> Try it: Whenever the word "para" turns up in a line of the data below, copy that line.

> Dataset excerpts:
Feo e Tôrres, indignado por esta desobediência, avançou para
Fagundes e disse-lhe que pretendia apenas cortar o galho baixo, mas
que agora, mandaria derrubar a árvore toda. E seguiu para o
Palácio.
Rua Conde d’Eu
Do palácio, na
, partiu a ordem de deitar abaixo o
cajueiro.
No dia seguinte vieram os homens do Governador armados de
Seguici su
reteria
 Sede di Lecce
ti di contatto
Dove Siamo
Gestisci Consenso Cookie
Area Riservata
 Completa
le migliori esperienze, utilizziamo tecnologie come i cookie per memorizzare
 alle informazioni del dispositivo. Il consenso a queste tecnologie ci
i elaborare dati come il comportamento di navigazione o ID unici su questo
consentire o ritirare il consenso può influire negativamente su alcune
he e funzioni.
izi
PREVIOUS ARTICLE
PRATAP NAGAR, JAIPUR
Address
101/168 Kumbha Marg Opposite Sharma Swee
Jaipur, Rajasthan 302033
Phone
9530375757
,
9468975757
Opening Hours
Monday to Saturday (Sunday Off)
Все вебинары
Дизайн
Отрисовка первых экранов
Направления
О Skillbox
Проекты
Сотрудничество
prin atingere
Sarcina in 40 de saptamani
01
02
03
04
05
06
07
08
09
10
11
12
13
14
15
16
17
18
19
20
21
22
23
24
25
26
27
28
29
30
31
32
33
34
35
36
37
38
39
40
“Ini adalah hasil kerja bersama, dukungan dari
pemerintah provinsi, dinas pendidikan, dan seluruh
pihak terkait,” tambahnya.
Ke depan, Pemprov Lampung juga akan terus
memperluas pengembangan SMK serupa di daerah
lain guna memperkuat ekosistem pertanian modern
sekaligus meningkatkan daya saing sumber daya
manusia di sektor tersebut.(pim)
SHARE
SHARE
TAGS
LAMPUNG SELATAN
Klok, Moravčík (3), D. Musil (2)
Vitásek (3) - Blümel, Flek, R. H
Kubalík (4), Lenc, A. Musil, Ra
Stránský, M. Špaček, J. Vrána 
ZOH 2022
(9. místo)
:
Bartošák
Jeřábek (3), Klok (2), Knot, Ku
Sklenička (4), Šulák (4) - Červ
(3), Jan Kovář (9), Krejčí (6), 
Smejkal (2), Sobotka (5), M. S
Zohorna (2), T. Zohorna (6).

> Solution for this exercise:
Feo e Tôrres, indignado por esta desobediência, avançou para
que agora, mandaria derrubar a árvore toda. E seguiu para o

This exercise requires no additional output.